When do you think there will be an Android app that could accurately perform real time object recognition?
In Star Wars Rebels, there was an E-XD-series infiltrator droid that could quickly take inventory of everything in a Rebel warehouse. With the advanced object recognition capabilities of modern AI, it’s only a matter of time before an app for Android can accurately and rapidly identify and store objects in real-time from video capture. This could be similar to a home inventory app where users only need to capture video and move around the house instead of taking pictures and labeling items. When do you think such an app will become available? Also, what is the closest app available right now?
edit: I didn't say offline or on-device, I don't know why everyone assumes that. I mean a service offered through an Android app.
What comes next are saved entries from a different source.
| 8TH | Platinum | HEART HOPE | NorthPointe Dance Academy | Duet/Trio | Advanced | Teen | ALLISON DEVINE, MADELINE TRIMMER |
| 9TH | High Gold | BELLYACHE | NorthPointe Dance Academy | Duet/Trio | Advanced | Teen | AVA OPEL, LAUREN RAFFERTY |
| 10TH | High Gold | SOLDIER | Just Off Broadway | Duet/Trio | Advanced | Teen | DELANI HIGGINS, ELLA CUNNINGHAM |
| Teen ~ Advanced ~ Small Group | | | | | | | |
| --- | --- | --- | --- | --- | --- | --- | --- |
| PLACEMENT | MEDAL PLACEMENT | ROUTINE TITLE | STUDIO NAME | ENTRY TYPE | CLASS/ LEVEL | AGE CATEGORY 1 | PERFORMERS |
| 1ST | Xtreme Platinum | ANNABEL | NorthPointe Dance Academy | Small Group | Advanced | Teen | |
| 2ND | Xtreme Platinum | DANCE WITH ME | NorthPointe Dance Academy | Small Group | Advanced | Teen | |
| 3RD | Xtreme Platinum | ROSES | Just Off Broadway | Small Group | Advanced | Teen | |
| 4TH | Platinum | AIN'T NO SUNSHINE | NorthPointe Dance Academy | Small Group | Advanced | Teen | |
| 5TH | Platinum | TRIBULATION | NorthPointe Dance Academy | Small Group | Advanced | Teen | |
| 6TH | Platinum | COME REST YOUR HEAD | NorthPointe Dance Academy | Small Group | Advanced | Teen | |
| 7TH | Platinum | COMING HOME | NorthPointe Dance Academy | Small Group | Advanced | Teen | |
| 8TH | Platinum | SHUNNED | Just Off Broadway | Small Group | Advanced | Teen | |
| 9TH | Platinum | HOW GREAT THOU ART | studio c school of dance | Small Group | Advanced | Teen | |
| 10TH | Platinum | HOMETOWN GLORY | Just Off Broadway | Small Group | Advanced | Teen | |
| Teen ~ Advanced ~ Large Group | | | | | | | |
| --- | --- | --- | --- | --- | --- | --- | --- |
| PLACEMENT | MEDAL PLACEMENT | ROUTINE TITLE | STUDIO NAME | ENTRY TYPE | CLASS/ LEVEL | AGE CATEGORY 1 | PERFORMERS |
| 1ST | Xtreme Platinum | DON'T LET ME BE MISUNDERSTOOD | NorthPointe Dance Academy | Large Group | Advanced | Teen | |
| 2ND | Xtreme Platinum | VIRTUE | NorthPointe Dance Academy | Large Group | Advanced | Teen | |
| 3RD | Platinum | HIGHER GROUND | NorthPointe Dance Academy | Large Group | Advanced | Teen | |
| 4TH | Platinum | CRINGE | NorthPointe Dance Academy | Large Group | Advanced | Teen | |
Modern AI, as you're seeing it today, is processed by massive data centers online with thousands of processing units running in parallel, not by your local device. Your device would be way too slow to expect any sort of realtime object recognition, at least with the current state of technology.
TL;DR - I don't think it'll happen anytime soon, at least not on your local device. It would take a super fast and steady connection to the AI service.
Don’t underestimate the potential for optimization when you can constrain the problem to a narrow range of uses. Model pruning and custom silicon go far. Voice assistants used to be purely cloud compute, but a lot of common use cases are done on device now.
Yes, I've been testing FUTO Voice Recognition lately. It's awesome as hell, but it is far from realtime. And this ain't even object recognition, it's only voice recognition.
https://voiceinput.futo.org/
https://play.google.com/store/apps/details?id=org.futo.voiceinput
Honestly, I expect some form of it in the next five years. Tech can move fast when it wants to and there’s 💵 involved.
Is Moore's Law Finally Dead?
We're not talking about image rendering, we're talking about image recognition. Although they may seem related, they are not.
It's one thing to sling a 3D model and textures to a GPU, but it's totally a different thing to take a photo and sling it against a humongous AI model being run at a datacenter with billions of images to compare it to.